Memories and Stories

I have spent the day going through pictures of my grandparents, parents, brothers, sisters, nieces, nephews and children.  Today  made me realize more than ever that the stories of today need to be preserved too!  The stories in my head, the memories of my siblings, Aunt, cousins and children need to be documented.  It was so much fun sharing the pictures and provoking our memories to determine what year some of the pictures were taken.  Everyone was making comments, my niece told me that I had made her day after sharing a picture of her deceased father.  I was surprised to find some of my mother's grandchildren had no idea how she looked when  she was in her twenties.  One comment was "Wow grandma was hot".  I did not realize that they had not seen those pictures of her.

I have spent much time and money working on my family tree.  Mostly, however I am recording dates found on documents and photos of the more recent ancestors.  I don't know their stories, I know where and when they lived and died.  I do not know the personal story of their lives.

The memories of the living must be recorded before it is too late for the younger generation to have the knowledge to pass along these stories along with dates of certain events.  All of my grandparents as well as my parents have passed away. There is barely anyone left to tell the stories of my ancestors. I have one living aunt that I have been gleaning information from for over a year about her sister (my mother) and my grandparents,  but she has a hard time as her memory is fading with time, she is in her 70's.

I would like to challenge all family historians, parents and grandparents to preserve the memories that are yours so your children, grandchildren and great grandchildren will have the pleasure of knowing them.


Thursday, October 18, 2012

Surprise Connection

I want to talk about something that has surprised me on this journey of following my family history.  I have had the pleasure of connecting with people from many different places that all share the same love of family history.  It is always enjoyable when you can share your love of something with people who feel the same way.  Family history tends to bore my family so finding this community of people who love what they are doing and will listen to what you have to say is such a blessing. It is not just about genealogy it has become personal as well.  Although I have never met these people in person, I look forward everyday to read what they have to say!  They take pride in their work and are not afraid to say when someone is taking the wrong path, not because they are trying to be mean, but because of their love of genealogy!  There is a lot is misinformation out there and they continually try to educate newbies and clickophiles as to the pit falls of shortcuts. These are some of the most professional, knowledgeable, intelligent, witty and funny people I have ever connected with before.  They have welcomed me into their genealogy-related groups and continue to teach me everyday, just through normal posts!  They have always been willing to help whenever I or others need it.  It's not just the administrators, it's the group members too.  Several of the people have their own blogs that are full of so much information I feel inadequate about mine.  I just tell myself, everyone has to start somewhere!  I am so thankful to have connected with them.  You know you are :)

◆ Records provided
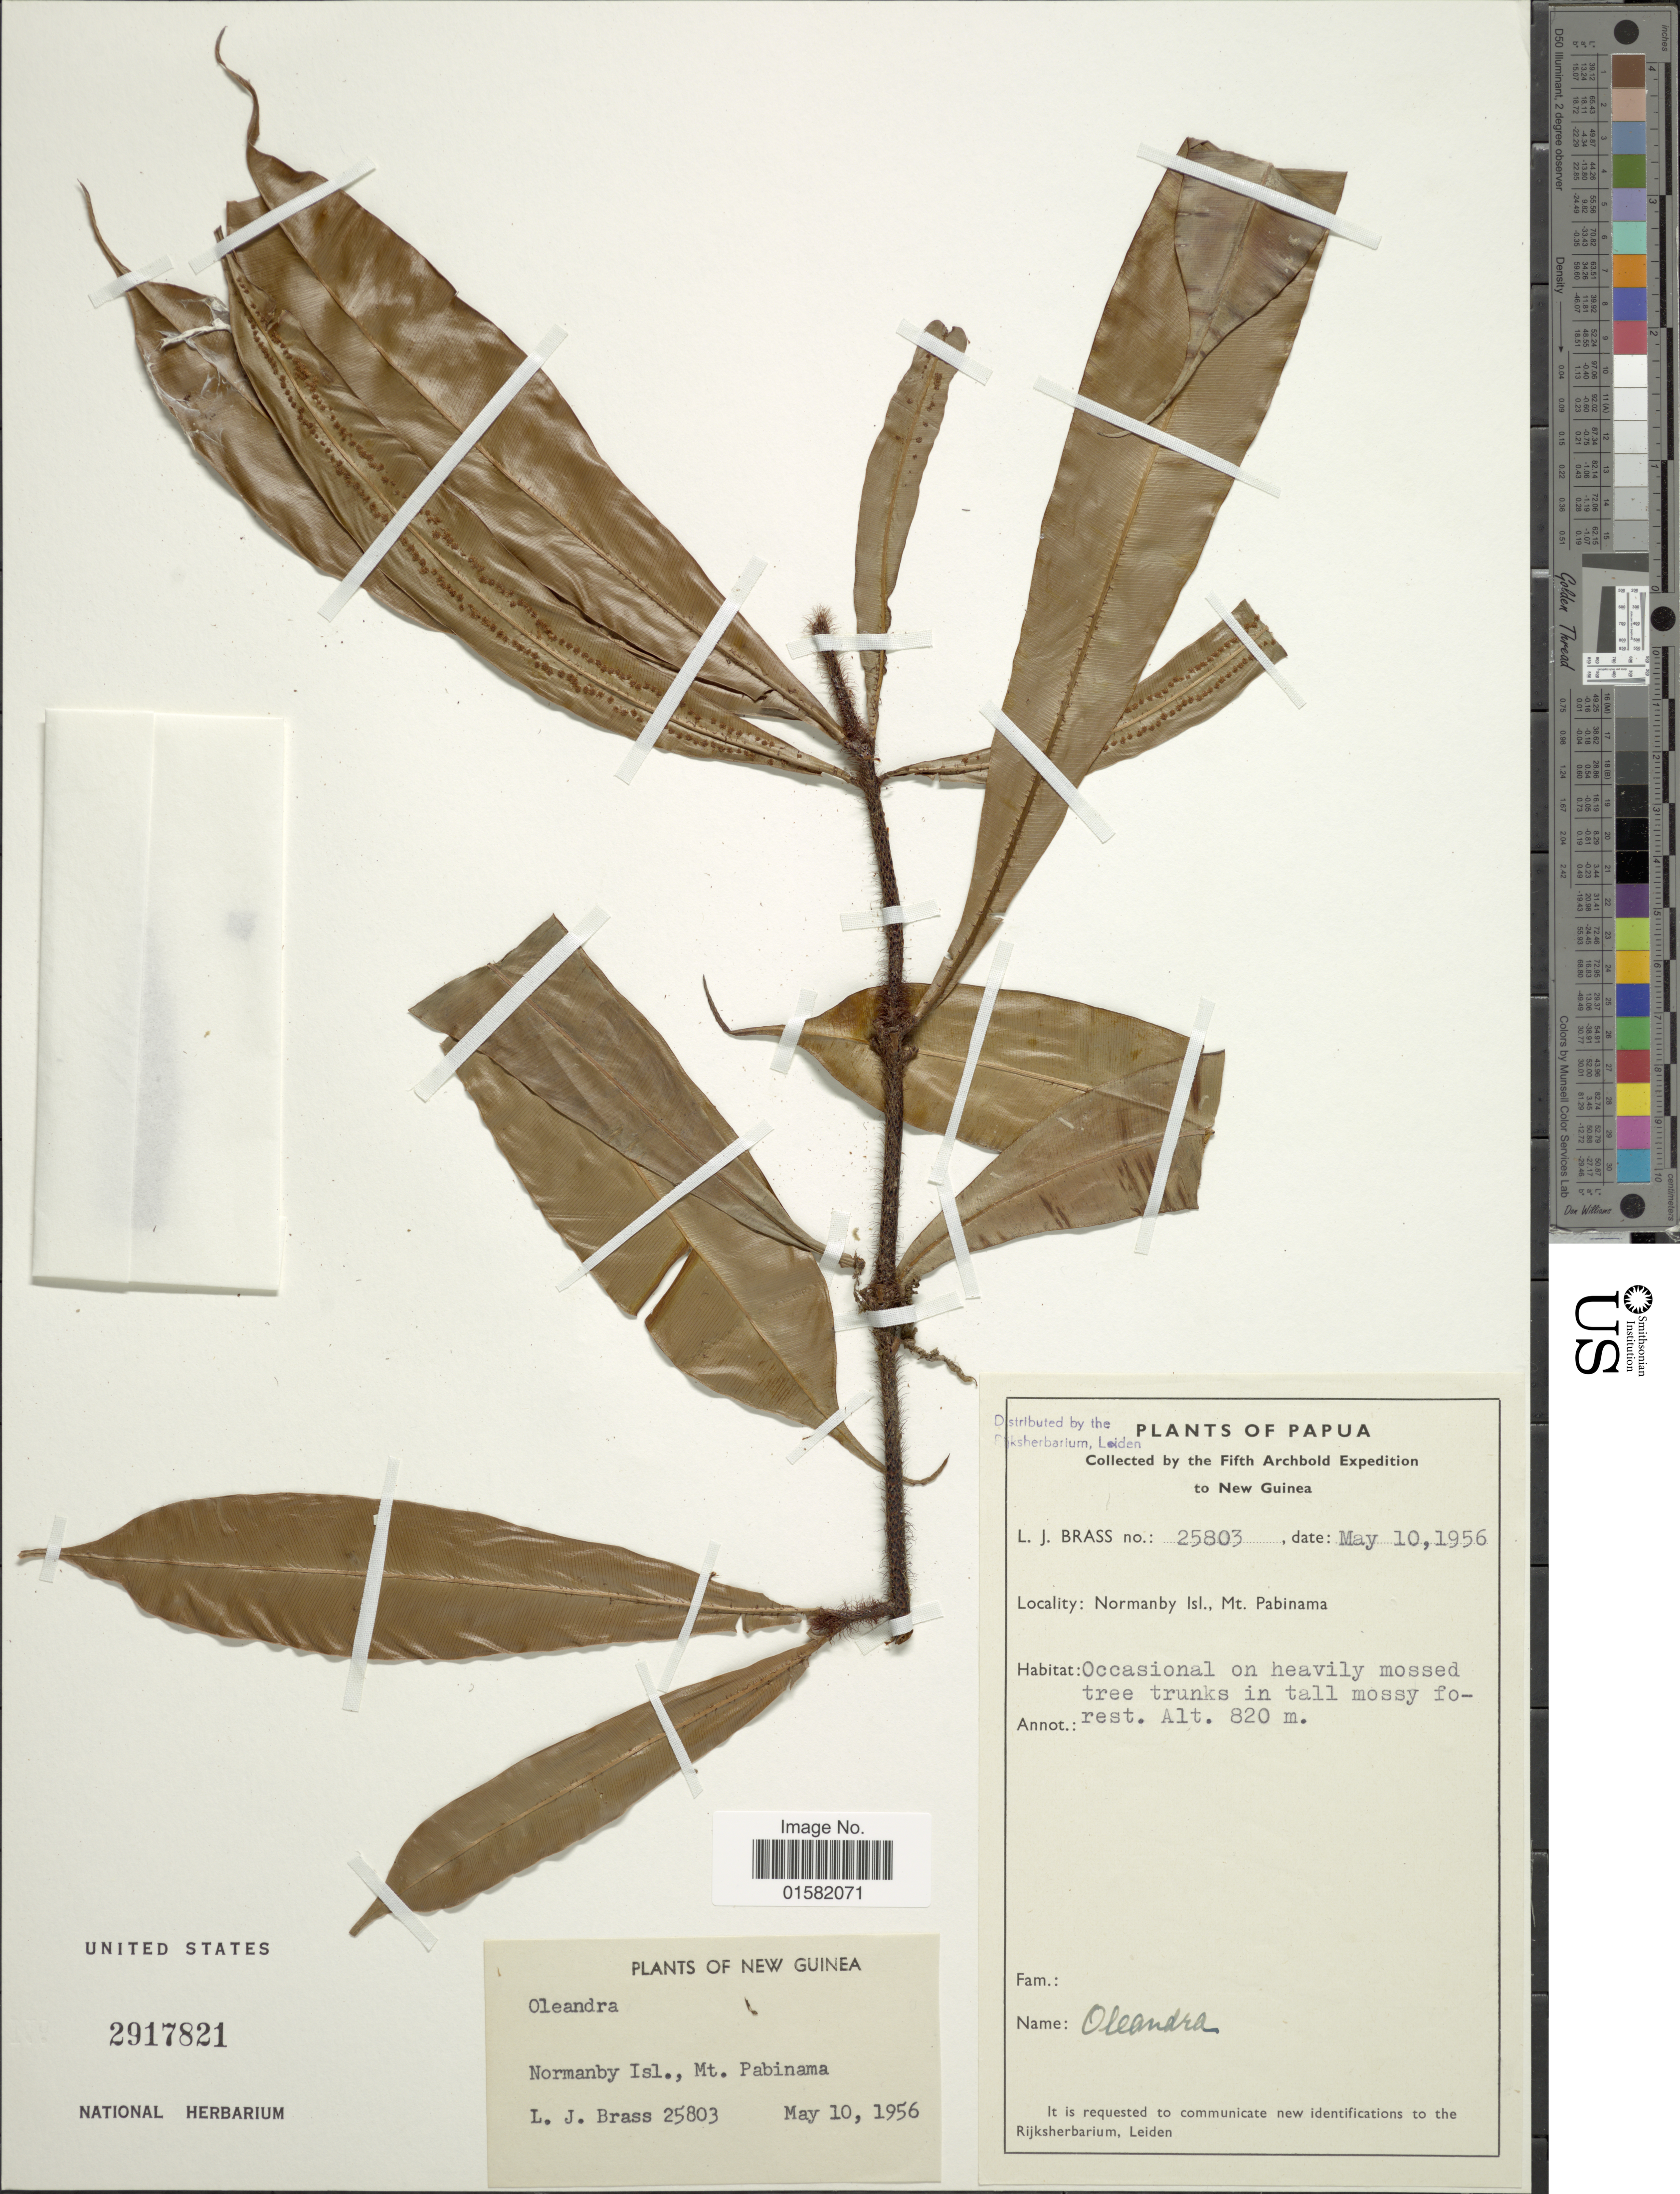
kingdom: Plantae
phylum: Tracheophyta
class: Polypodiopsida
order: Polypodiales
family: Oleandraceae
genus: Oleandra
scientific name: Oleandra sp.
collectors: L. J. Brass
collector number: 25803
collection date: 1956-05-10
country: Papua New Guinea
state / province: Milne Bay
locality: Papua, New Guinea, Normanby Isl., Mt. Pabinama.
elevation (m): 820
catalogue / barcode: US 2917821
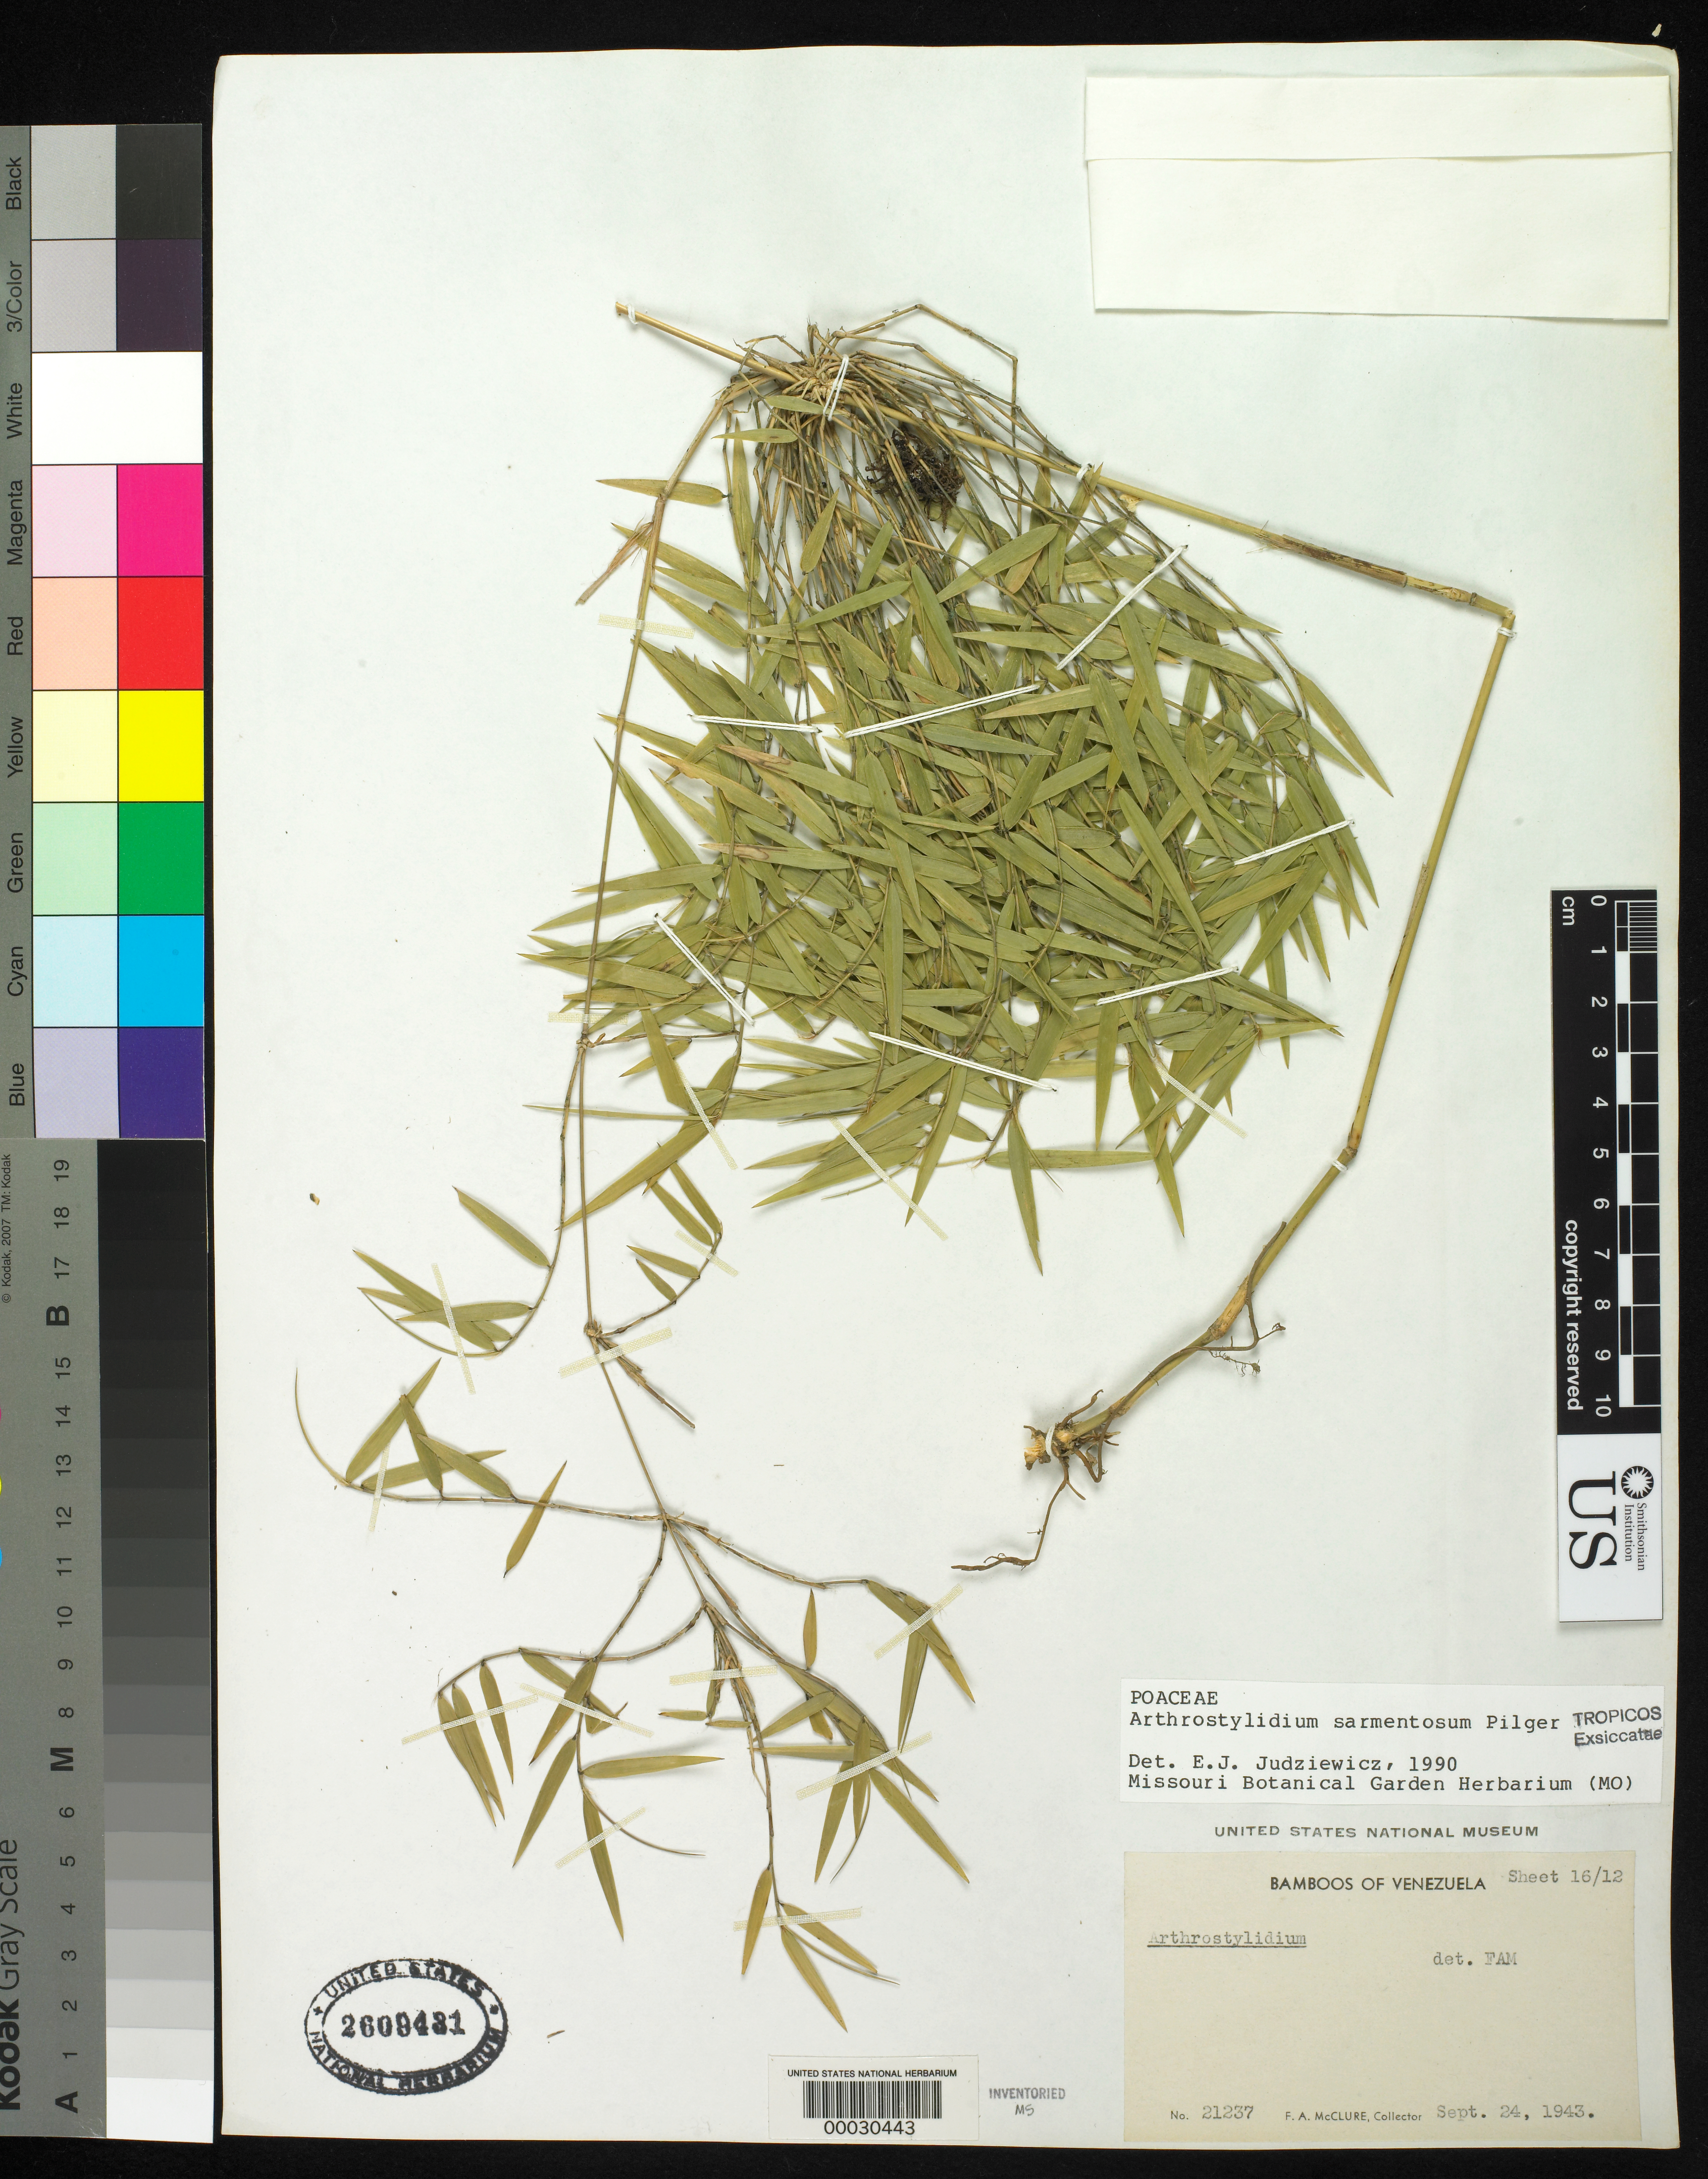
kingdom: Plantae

◆ Task list
• A. In the family history post, what did one grandchild say after seeing the grandmother's photos from her twenties?
• B. For each statement, answer yes or no according to the family history post, and quote the words that decide it.
(i) All of the writer's grandparents and parents have died.
(ii) The writer has met the genealogy group members in person.
(iii) The writer's family finds family history exciting.
• C. Carry on the family history post from its final line, keeping the same voice.

◆ The replies
• A. "Wow grandma was hot."

• B.
(i) Yes: "All of my grandparents as well as my parents have passed away."
(ii) No: "Although I have never met these people in person"
(iii) No: "Family history tends to bore my family"

• C.
Friday, September 28, 2012

Anna Cox Bolton (1821-1912) An example of how a family story can change over the years.


  • This was transcribed from the Kokomo, Indiana newspaper dated 5 Jun 1907 per Vernard Thompson

    Family Members all live long

  • June 5, 1907 , Kokomo, IN

  • Three sisters and one brother live and each is over one hundred years old---they attract much attention.

    Mrs. Anna Bolton, Alexandria, age 104, is to pay a visit to her son, Hiram Bolton, 323 South Washington Street, this city, tomorrow. She will come unattended and will stay several days. Leaving here she will go to Ford, Kas. to visit her sister, Mrs. Eliza Wilson, 116 years old.
    Hiram Bolton believes that in point of longevity his mother and her sisters have the world's record. There are three sisters and one brother, all past the century mark. They are: Mrs. Eliza Wilson, Ford, Kas, age 116. Mrs. Nancy Ridnhour, Brownsburg, Ind., age 106. Mrs. Anna Bolton, Alexandria, Ind., age 104. James Cox, Quincey, ILL., age 104.
    Mrs. Bolton and Mr. Cox are twins and lay claim to the record as the oldest twins in America.
    Mrs. Bolton is still spry. She travels frequently and she will tolerate no assistance from any younger relative, purchasing her own tickets, superintending the disposal of her baggage and attending to other details in a way that would put many a younger woman to shame. It is in vain that her sons importurne her to allow them to look after her. She insists that she will not be treated "like and old woman."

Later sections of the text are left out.